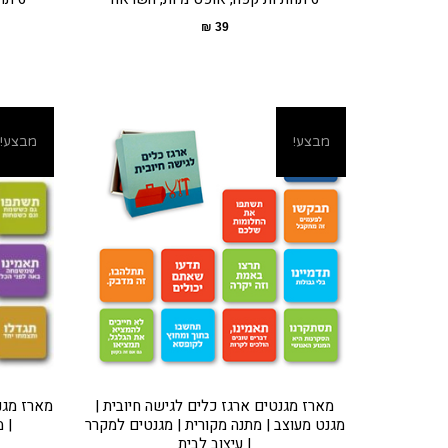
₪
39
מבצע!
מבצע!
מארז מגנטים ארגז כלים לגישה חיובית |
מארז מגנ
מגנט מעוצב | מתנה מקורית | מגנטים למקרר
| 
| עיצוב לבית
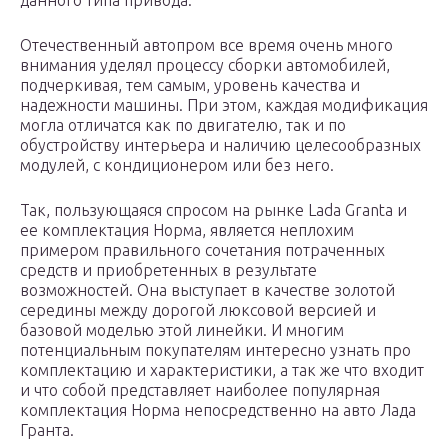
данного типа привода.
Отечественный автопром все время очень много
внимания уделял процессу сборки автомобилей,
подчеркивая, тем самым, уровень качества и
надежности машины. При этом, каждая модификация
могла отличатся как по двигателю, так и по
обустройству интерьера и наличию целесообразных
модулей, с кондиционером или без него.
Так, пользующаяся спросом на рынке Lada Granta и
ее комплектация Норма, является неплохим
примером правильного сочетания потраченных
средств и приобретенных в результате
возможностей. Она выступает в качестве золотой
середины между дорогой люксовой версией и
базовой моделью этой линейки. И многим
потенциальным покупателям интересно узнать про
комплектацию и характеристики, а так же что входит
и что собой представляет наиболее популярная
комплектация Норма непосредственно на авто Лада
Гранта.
_ _ _
Task directions: Reproduce the material above verbatim; omit every picture.

Your solution:
₪
39
מבצע!
מבצע!
מארז מגנטים ארגז כלים לגישה חיובית |
מארז מגנ
מגנט מעוצב | מתנה מקורית | מגנטים למקרר
| 
| עיצוב לבית
данного типа привода.
Отечественный автопром все время очень много
внимания уделял процессу сборки автомобилей,
подчеркивая, тем самым, уровень качества и
надежности машины. При этом, каждая модификация
могла отличатся как по двигателю, так и по
обустройству интерьера и наличию целесообразных
модулей, с кондиционером или без него.
Так, пользующаяся спросом на рынке Lada Granta и
ее комплектация Норма, является неплохим
примером правильного сочетания потраченных
средств и приобретенных в результате
возможностей. Она выступает в качестве золотой
середины между дорогой люксовой версией и
базовой моделью этой линейки. И многим
потенциальным покупателям интересно узнать про
комплектацию и характеристики, а так же что входит
и что собой представляет наиболее популярная
комплектация Норма непосредственно на авто Лада
Гранта.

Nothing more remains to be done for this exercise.